La souveraineté numérique contre le kill switch


L'étude Lünendonk „Souveraineté numérique : du risque à la résilience“ a recensé le statu quo et les priorités de la souveraineté numérique dans les entreprises de la région DACH.
Selon ce rapport, 83 % des entreprises considèrent comme un scénario réaliste le fait qu'un fournisseur de services informatiques en nuage puisse restreindre ou couper unilatéralement l'accès à des services informatiques critiques - ce que l'on appelle un kill switch. Pourtant, seules 57 % des entreprises disposent d'une stratégie de sortie en cas de changement de fournisseur de cloud, et près de la moitié n'ont donc pas de plan B en cas d'urgence. Afin de réduire les risques et de renforcer la souveraineté numérique, ce sont surtout les modèles d'hyperscaler souverain avec un opérateur local de l'UE, les prestataires de services informatiques basés en Allemagne pour l'infrastructure gérée et les fournisseurs de cloud allemands qui gagnent en importance.
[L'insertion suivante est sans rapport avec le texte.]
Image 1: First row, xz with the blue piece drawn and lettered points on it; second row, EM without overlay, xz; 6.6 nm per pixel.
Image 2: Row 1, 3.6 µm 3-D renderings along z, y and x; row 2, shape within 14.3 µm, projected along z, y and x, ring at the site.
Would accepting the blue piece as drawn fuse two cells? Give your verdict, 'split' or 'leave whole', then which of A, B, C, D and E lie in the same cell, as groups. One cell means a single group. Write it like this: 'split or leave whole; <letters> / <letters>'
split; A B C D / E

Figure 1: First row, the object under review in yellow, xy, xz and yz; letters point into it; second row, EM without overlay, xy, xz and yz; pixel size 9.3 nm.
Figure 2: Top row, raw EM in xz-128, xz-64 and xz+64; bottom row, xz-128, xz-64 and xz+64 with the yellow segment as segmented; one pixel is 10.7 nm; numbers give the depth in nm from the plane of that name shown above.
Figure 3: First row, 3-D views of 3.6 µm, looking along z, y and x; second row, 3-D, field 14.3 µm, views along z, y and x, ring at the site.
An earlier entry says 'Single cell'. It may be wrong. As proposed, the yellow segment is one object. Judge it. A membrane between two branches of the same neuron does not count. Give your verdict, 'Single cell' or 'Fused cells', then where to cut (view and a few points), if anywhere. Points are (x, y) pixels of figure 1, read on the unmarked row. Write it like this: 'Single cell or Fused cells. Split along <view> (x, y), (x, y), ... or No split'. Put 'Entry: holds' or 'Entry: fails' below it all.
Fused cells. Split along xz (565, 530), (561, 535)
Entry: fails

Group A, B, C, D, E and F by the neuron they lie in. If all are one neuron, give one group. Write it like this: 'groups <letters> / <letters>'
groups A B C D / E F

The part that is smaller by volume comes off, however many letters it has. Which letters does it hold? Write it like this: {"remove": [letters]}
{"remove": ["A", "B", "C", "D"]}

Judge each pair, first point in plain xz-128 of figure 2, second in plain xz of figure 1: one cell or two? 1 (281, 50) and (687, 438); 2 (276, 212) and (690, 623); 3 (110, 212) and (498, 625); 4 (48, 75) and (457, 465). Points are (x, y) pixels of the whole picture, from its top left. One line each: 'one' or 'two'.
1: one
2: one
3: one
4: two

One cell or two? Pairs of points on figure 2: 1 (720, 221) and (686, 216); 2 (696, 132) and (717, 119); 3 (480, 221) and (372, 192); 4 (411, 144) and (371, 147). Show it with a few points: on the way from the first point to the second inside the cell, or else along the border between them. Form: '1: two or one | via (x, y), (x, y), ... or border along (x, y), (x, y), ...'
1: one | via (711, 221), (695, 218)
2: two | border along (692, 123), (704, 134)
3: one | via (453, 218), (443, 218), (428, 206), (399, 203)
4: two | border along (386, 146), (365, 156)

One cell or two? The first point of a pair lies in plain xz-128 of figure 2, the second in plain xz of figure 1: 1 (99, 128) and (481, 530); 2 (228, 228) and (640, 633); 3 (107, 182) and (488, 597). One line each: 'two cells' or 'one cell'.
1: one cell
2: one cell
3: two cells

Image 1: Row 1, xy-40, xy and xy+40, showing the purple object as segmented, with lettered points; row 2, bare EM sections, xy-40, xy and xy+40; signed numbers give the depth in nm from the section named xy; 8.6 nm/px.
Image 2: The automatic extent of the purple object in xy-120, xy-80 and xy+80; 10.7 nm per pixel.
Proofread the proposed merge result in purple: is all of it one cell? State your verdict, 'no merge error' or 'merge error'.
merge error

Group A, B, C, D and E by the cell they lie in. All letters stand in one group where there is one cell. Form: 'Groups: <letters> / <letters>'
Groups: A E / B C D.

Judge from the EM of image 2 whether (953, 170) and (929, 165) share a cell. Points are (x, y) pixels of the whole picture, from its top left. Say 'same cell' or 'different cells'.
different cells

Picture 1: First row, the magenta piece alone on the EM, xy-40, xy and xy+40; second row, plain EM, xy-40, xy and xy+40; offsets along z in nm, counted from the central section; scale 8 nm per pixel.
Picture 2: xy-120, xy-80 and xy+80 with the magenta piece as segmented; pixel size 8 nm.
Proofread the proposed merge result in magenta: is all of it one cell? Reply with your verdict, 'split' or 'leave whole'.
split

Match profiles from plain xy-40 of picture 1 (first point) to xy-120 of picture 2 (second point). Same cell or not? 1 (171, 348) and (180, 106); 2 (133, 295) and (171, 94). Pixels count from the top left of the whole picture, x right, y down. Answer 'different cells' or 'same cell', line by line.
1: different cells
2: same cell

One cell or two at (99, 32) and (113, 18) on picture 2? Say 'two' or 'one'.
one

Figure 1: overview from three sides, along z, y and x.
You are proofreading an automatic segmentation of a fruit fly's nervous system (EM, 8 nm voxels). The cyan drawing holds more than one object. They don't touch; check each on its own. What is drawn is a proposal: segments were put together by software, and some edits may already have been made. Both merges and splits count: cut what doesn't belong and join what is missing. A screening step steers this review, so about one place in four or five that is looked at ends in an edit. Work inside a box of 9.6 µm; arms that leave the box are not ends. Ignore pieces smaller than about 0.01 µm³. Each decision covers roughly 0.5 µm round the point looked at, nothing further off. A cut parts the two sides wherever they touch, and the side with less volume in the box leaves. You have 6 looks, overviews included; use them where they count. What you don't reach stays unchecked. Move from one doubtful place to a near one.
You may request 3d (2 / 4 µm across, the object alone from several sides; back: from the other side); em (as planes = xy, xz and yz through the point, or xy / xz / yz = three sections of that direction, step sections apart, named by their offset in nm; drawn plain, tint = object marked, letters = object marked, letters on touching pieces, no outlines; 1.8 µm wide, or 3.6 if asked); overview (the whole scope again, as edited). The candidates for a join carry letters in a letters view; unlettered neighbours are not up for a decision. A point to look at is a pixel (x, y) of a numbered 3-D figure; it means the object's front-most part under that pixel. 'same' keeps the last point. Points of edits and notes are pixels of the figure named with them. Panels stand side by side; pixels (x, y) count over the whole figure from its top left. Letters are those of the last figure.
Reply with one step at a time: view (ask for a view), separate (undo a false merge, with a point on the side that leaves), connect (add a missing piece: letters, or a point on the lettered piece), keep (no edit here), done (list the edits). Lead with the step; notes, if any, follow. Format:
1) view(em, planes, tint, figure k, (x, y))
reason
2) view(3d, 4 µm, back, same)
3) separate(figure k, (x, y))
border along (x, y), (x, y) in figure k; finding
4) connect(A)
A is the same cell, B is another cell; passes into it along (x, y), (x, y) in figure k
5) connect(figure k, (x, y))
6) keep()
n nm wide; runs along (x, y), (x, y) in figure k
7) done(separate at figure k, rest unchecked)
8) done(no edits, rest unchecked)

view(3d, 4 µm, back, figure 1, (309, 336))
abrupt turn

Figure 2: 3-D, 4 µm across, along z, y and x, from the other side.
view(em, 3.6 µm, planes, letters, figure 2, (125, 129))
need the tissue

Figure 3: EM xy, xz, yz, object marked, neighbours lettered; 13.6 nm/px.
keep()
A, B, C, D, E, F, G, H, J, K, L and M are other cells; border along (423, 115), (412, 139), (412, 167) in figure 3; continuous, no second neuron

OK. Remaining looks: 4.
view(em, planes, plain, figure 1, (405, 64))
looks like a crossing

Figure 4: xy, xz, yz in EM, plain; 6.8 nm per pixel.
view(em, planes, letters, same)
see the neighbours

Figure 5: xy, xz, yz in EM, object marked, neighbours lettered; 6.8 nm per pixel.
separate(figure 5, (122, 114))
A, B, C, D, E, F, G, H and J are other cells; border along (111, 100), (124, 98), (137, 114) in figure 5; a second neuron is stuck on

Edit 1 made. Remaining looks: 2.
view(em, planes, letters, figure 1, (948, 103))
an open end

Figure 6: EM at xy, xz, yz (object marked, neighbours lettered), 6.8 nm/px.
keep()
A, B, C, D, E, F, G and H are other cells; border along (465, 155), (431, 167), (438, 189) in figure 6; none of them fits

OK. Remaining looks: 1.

Pour 36% des entreprises interrogées, la souveraineté numérique est déjà très importante aujourd'hui. 96% s'attendent à ce que son importance continue d'augmenter au cours des trois prochaines années, même en cas de détente de la situation géopolitique et d'amélioration des relations transatlantiques. Les principaux moteurs de la souveraineté numérique sont une forte dépendance vis-à-vis de certains fournisseurs informatiques et de cloud, ainsi que la nécessité de renforcer la résilience - notamment en situation de crise - afin de se protéger contre les blocages d'accès ou un „kill switch“ et d'empêcher l'accès extraterritorial aux données. Toutefois, les paysages de systèmes qui se sont développés au fil du temps, la transparence limitée sur les stocks de données et les chaînes de processus globales, les structures complexes multi-cloud et les exigences réglementaires croissantes font de la souveraineté numérique un projet de transformation complexe et stratégique. „La souveraineté numérique ne peut pas être reportée. Une simple prise de conscience du problème ne suffit pas. Les entreprises doivent maintenant avoir le courage de supprimer activement les dépendances, même si cela est inconfortable et coûteux“, explique Tobias Ganowski, consultant senior chez Lünendonk et Hossenfelder et auteur de l'étude.
Dépendance aux hyperscalers
En ce qui concerne le cloud, la dépendance vis-à-vis des hyperscalers reste élevée, mais les alternatives souveraines sont de plus en plus étudiées. 55% des entreprises interrogées considèrent comme très pertinentes les offres de cloud souverain des hyperscaleurs avec un opérateur local de l'UE ainsi que les prestataires de services informatiques basés en Allemagne pour les centres de données, la colocation et l'infrastructure gérée. Les fournisseurs de cloud d'Allemagne se transforment en superscalers et suivent avec 48%. Les hyperscaleurs avec des offres souveraines ont une très grande pertinence pour 36% des entreprises. Les architectures multi-cloud gagnent donc en importance : 42% des entreprises disposent déjà d'une architecture multi-cloud, d'autres
46% prévoient de les mettre en place - afin de réduire les dépendances et de disposer de capacités de back-up pour les processus commerciaux critiques.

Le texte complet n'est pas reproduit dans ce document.